In [1]:
%reload_ext autoreload
%autoreload 2

In [2]:
import os
import math

In [3]:
import torch 
from torchvision import transforms
from torchvision.datasets import MNIST

In [4]:
dataset = MNIST('/workspace/data/', download=True, transform=transforms.ToTensor())
dataset

Dataset MNIST
    Number of datapoints: 60000
    Root location: /workspace/data/
    Split: Train
    StandardTransform
Transform: ToTensor()

In [5]:
dataset.data.shape

torch.Size([60000, 28, 28])

In [6]:
n_train = 50_000
n_valid = dataset.data.shape[0] - n_train
x_train, y_train = dataset.data[:n_train, :, :].view(n_train, -1) / 255, dataset.targets[:n_train]
x_valid, y_valid = dataset.data[n_train:, :, :].view(n_valid, -1) / 255, dataset.targets[n_train:]

In [7]:
train_mean, train_std = x_train.mean(), x_train.std()
train_mean, train_std

(tensor(0.1310), tensor(0.3085))

In [8]:
def normalize(x: torch.Tensor, mean: torch.Tensor, std: torch.Tensor):
    return (x - mean) / std

In [9]:
x_train = normalize(x_train, train_mean, train_std)
# NOTE: use training, not validation mean and std for validation set
x_valid = normalize(x_valid, train_mean, train_std)

In [10]:
x_train.mean(), x_train.std()

(tensor(2.1126e-08), tensor(1.))

In [11]:
def test_near_zero(x, tol=1e-3):
    return x.abs() < tol

In [12]:
test_near_zero(x_train.mean()), test_near_zero(x_train.std() - 1)

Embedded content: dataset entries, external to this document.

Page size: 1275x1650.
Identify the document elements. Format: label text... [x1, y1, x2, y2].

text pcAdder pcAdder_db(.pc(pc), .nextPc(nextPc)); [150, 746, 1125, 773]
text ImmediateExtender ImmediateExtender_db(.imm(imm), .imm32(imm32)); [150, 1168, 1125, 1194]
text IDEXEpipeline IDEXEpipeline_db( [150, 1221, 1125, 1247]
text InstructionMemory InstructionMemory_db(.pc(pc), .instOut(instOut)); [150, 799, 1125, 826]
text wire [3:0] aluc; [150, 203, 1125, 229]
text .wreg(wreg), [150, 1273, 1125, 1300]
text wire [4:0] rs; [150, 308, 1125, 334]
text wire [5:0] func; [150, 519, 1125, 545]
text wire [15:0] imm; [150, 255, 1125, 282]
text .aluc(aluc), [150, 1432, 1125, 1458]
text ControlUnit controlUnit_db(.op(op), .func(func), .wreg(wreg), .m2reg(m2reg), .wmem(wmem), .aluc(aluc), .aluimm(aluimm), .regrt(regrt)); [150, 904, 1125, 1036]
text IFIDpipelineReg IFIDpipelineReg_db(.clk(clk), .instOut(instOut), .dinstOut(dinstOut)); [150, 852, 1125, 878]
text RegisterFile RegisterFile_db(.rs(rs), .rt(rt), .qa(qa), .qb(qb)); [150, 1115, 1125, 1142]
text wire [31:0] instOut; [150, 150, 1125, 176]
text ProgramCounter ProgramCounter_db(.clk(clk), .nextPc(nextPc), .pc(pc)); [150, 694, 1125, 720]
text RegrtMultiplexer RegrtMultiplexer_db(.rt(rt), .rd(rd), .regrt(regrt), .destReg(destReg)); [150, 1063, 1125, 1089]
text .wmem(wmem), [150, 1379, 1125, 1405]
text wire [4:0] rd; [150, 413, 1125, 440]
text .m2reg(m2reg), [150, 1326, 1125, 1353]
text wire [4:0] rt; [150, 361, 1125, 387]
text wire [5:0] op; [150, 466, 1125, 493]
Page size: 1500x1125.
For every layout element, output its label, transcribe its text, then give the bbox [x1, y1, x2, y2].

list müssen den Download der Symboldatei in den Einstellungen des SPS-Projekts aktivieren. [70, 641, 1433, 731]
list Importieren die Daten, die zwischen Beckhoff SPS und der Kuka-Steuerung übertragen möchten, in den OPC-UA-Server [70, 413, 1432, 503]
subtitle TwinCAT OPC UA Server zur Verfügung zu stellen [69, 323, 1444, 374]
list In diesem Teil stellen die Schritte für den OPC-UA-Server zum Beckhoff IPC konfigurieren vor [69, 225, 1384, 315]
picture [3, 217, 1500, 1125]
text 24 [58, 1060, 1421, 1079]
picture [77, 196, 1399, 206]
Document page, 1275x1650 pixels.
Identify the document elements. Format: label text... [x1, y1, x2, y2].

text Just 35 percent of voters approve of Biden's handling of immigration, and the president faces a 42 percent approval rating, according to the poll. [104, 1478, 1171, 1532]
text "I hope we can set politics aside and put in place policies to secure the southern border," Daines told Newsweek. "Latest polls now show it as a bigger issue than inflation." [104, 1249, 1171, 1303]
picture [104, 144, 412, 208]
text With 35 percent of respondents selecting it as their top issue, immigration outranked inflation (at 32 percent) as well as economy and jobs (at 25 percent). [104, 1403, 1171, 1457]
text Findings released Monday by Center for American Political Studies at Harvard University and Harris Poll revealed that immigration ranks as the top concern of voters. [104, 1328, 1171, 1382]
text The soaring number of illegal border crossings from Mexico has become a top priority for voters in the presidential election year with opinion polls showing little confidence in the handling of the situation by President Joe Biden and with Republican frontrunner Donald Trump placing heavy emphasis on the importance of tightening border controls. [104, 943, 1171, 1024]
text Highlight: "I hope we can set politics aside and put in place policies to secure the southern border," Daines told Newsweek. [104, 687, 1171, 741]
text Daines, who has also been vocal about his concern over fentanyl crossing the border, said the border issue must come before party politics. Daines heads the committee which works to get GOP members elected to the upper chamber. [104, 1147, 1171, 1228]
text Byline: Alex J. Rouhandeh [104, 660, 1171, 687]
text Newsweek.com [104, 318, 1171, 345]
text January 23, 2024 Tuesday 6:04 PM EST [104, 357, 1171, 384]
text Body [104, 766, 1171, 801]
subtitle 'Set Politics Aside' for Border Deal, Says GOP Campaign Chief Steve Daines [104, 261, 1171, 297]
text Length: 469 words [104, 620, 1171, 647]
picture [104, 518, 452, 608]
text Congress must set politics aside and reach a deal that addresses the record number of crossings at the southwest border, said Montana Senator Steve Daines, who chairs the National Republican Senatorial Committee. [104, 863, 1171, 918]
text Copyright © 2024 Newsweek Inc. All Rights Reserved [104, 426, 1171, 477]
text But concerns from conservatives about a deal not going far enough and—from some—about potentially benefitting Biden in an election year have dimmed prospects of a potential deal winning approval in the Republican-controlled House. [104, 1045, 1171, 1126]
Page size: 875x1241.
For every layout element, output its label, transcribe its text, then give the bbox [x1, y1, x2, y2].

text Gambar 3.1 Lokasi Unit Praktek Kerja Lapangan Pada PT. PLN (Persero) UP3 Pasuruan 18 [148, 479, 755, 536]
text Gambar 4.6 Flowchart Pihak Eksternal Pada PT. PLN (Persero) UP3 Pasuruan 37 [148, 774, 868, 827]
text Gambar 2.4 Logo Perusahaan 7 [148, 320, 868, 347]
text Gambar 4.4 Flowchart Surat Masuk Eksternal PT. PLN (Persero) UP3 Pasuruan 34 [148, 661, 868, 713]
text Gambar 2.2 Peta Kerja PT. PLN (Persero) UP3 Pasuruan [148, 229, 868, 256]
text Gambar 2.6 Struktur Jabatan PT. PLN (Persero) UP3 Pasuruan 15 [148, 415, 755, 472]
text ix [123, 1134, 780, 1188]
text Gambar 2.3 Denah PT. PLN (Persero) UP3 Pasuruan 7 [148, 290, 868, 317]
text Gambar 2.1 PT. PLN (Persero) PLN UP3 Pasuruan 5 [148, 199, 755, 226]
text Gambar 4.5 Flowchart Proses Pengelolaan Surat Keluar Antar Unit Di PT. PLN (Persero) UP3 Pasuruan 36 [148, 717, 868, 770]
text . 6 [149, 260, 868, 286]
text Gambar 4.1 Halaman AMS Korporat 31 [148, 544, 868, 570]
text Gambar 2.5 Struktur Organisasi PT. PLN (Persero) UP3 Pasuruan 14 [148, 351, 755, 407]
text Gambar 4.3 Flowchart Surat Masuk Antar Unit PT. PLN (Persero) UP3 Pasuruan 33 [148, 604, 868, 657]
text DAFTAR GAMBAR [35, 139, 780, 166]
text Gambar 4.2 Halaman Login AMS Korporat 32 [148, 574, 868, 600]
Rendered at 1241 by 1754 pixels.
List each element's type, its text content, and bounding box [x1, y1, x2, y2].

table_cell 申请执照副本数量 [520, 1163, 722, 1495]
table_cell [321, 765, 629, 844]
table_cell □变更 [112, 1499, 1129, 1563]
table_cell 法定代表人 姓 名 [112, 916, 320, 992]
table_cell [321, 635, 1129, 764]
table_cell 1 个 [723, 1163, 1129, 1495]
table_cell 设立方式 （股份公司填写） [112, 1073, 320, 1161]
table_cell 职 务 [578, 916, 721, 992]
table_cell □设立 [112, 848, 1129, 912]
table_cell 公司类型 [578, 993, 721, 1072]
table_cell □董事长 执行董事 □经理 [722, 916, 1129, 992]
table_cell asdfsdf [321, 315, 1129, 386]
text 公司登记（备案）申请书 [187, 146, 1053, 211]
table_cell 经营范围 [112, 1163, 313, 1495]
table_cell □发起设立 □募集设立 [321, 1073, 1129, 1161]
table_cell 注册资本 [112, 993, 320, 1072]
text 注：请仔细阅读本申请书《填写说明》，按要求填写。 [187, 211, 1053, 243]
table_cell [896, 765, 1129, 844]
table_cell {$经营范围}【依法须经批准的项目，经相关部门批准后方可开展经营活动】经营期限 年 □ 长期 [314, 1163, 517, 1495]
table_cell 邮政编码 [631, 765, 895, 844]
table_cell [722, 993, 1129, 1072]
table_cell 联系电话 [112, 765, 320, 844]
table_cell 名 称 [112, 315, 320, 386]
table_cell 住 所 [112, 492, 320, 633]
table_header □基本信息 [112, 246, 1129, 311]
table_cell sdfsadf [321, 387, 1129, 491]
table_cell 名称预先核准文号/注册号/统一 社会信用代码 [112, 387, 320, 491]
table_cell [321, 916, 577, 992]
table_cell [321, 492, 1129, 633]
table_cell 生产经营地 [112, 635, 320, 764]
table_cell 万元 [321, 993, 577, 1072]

(tensor(True), tensor(True))

In [13]:
n, m = x_train.shape
c = y_train.max() + 1
n, m, c

(50000, 784, tensor(10))

## Basic architecture

In [14]:
# num hidden
nh = 50

In [15]:
w1 = torch.randn(m, nh)
b1 = torch.zeros(nh)  # it gets broadcasted to (n, nh)
w2 = torch.randn(nh, 1)
b2 = torch.zeros(1)

In [16]:
# this should roughly be (0, 1)
x_valid.mean(), x_valid.std()

(tensor(-0.0059), tensor(0.9924))

In [17]:
def linear(x: torch.Tensor, w: torch.Tensor, b: torch.Tensor):
    return (x @ w) + b

In [18]:
t = linear(x_valid, w1, b1)
t.mean(), t.std()

(tensor(1.6759), tensor(26.1915))

This is a pretty terrible result. Let's use a simplified Kaiming He init to make mean and std of the output activation closer to (0, 1).

In [19]:
# simplified kaiming he init
w1 = torch.randn(m, nh) / math.sqrt(m)
b1 = torch.zeros(nh)  # it gets broadcasted to (n, nh)
w2 = torch.randn(nh, 1) / math.sqrt(nh)
b2 = torch.zeros(1)

In [20]:
test_near_zero(w1.mean()), test_near_zero(w1.std() - 1 / math.sqrt(m))

(tensor(True), tensor(True))

In [21]:
def linear(x: torch.Tensor, w: torch.Tensor, b: torch.Tensor):
    return (x @ w) + b

In [22]:
# ... and so should this, since we used kaiming he init, which is designed to do this
t = linear(x_valid, w1, b1)
t.mean(), t.std()

(tensor(0.0342), tensor(0.9978))

This is promising, however, it doesn't take into account the non-linearity activation. Modern networks use ReLu, Swish, Mish, etc. The Kaiming He init doesn't work well with such non-linearities.

In [23]:
def relu(x: torch.Tensor):
    return x.clamp_min(0.)

In [24]:
t = relu(linear(x_valid, w1, b1))

In [25]:
t.mean(), t.std()

(tensor(0.4086), tensor(0.5913))

As you can notice, the output is not centered at 0 and with unit standard deviation.